START Supplied material
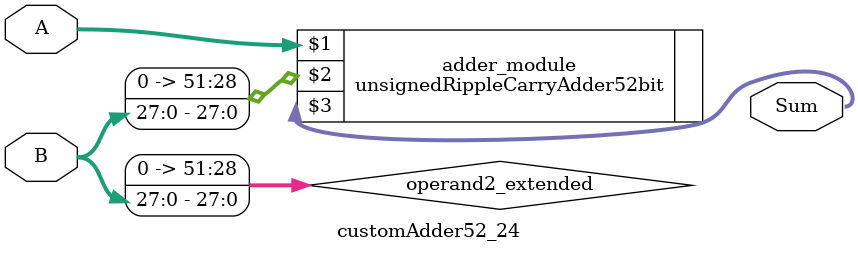
<source format=v>
module customAdder52_24(
                        input [51 : 0] A,
                        input [27 : 0] B,
                        
                        output [52 : 0] Sum
                );

        wire [51 : 0] operand2_extended;
        
        assign operand2_extended =  {24'b0, B};
        
        unsignedRippleCarryAdder52bit adder_module(
            A,
            operand2_extended,
            Sum
        );
        
        endmodule
        
</source>
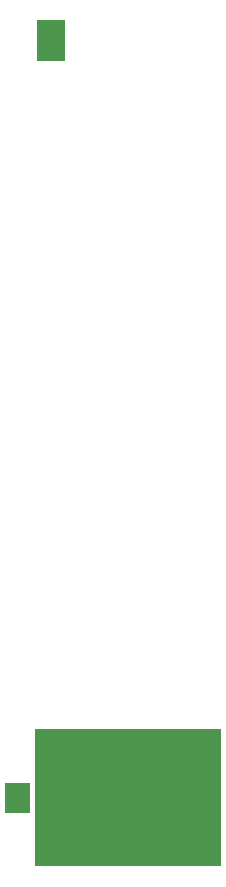
<source format=gbr>
G04*
G04 #@! TF.GenerationSoftware,Altium Limited,Altium Designer,22.4.2 (48)*
G04*
G04 Layer_Color=32896*
%FSLAX25Y25*%
%MOIN*%
G70*
G04*
G04 #@! TF.SameCoordinates,F1429C7B-AB02-4E32-93F6-432C4BA2DB55*
G04*
G04*
G04 #@! TF.FilePolarity,Positive*
G04*
G01*
G75*
G36*
X136134Y83618D02*
Y73382D01*
X127866D01*
Y83618D01*
X136134D01*
D01*
D02*
G37*
G36*
X199803Y101575D02*
X137598D01*
Y55905D01*
X199803D01*
Y101575D01*
D01*
D02*
G37*
G36*
X147724Y337693D02*
Y324307D01*
X138276D01*
Y337693D01*
X147724D01*
D01*
D02*
G37*
M02*

</source>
END Supplied material
## Prompt
In how many lines of the data above does the word "source" occur? Only the number is wanted.

## Your solution
4